Does sex get better over time with SB's? I think it depends on a lot of factors. Most of the time there's anxiety at the beginning. It takes time to get comfortable and trusting with someone as a sexual partner for both men and women, but especially women. Once trust is established and a comfort level sets in, it's easier to let go of inhibitions.  

For me it seems to get better as time goes on, but often takes 5-6 sessions for the walls to drop enough to feel comfortable. I've had bad experiences with both escorts and in the sugaring world with dishonest partners and mentally unstable girls so my spidey senses are always on alert at the beginning.  

As far as sexual performance goes, I've found a lot of non-escort women just don't have much experience pleasing men. Some girls have only been with a small number handful of partners. A few of my SB's were only experienced with one or two partners, and those partners never communicated to them what pleased them.  

I like showing a partner how I like certain things, depth, speed, sounds to make and so forth.
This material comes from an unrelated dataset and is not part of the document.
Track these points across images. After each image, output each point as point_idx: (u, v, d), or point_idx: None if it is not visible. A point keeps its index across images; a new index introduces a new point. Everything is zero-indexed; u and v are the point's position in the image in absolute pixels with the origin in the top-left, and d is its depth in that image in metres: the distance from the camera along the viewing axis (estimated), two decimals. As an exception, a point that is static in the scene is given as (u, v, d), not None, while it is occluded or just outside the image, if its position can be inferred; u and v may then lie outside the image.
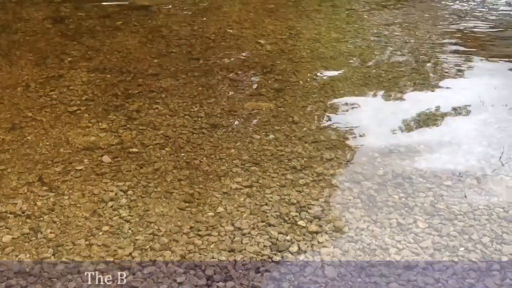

If these 'trainings' are done slowly and with care she will integrate them into future lovemaking sessions and it will please both of you more since she will likely respond with more arousal if she sees you are liking what she is doing.

On the other hand, some girls are just not comfortable sexually and no amount of education will get them to be responsive, [aka 'the starfish response']. If multiple educational sessions do not yield adequate results it's time to move on, but don't give up prematurely as she may just be showing signs of anxiety and trust issues, or just not have the experience.  

Sometimes still waters run deep.

I do.  I expect her to get more comfortable with me.  Meaning more open to long blow jobs.  Wearing lingerie for me.  Sending nudes.  Toys.  

If she gets lazy because we are comfortable, then it's boring.  Some people are ok with that because their partner got your body wired.  So she knows the BJ you like and how to get you off.  I had an ex who loved me being lazy in bed because I know the two or three things that made her cum.  She was completely satisfied.

I've been seeing this gorgeous Malaysian lady for a little over 2 years.  She was pretty vanilla but about 6 months ago I  bought her a vibrator and butt plugs. Turns out she's freaky. Even begs me for anal. Pleasant surprise.

If the communication gets better, which it definitely should, the sex will be better.  And it shouldn't take years.

I agree with Herb on this, in general. With time you can get more comfortable and learn how to please each other and the sex is an expression of your feelings for the other person.
Of course this depends on both parties really liking each other and wanting that relationship. Otherwise it can be a chore.